> WORK TO COMPLETE
Using the data below, count the lines that carry the string "README" and write only the count.

*** Opening PROVIDED RECORDS ***

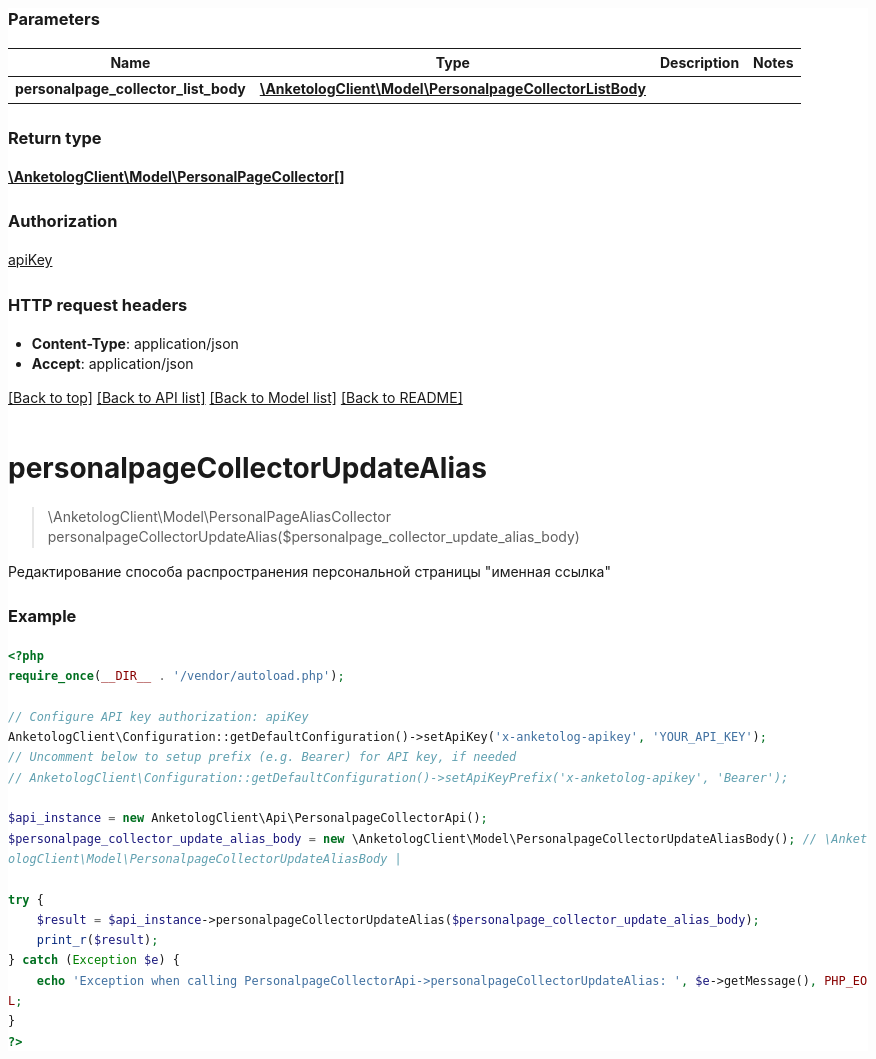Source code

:### Parameters

Name | Type | Description  | Notes
------------- | ------------- | ------------- | -------------
 **personalpage_collector_list_body** | [**\AnketologClient\Model\PersonalpageCollectorListBody**](../Model/\AnketologClient\Model\PersonalpageCollectorListBody.md)|  |

### Return type

[**\AnketologClient\Model\PersonalPageCollector[]**](../Model/PersonalPageCollector.md)

### Authorization

[apiKey](../../README.md#apiKey)

### HTTP request headers

 - **Content-Type**: application/json
 - **Accept**: application/json

[[Back to top]](#) [[Back to API list]](../../README.md#documentation-for-api-endpoints) [[Back to Model list]](../../README.md#documentation-for-models) [[Back to README]](../../README.md)

# **personalpageCollectorUpdateAlias**
> \AnketologClient\Model\PersonalPageAliasCollector personalpageCollectorUpdateAlias($personalpage_collector_update_alias_body)



Редактирование способа распространения персональной страницы \"именная ссылка\"

### Example
```php
<?php
require_once(__DIR__ . '/vendor/autoload.php');

// Configure API key authorization: apiKey
AnketologClient\Configuration::getDefaultConfiguration()->setApiKey('x-anketolog-apikey', 'YOUR_API_KEY');
// Uncomment below to setup prefix (e.g. Bearer) for API key, if needed
// AnketologClient\Configuration::getDefaultConfiguration()->setApiKeyPrefix('x-anketolog-apikey', 'Bearer');

$api_instance = new AnketologClient\Api\PersonalpageCollectorApi();
$personalpage_collector_update_alias_body = new \AnketologClient\Model\PersonalpageCollectorUpdateAliasBody(); // \AnketologClient\Model\PersonalpageCollectorUpdateAliasBody | 

try {
    $result = $api_instance->personalpageCollectorUpdateAlias($personalpage_collector_update_alias_body);
    print_r($result);
} catch (Exception $e) {
    echo 'Exception when calling PersonalpageCollectorApi->personalpageCollectorUpdateAlias: ', $e->getMessage(), PHP_EOL;
}
?>
```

*** Closing PROVIDED RECORDS ***

> ANSWER TO THIS PROBLEM
2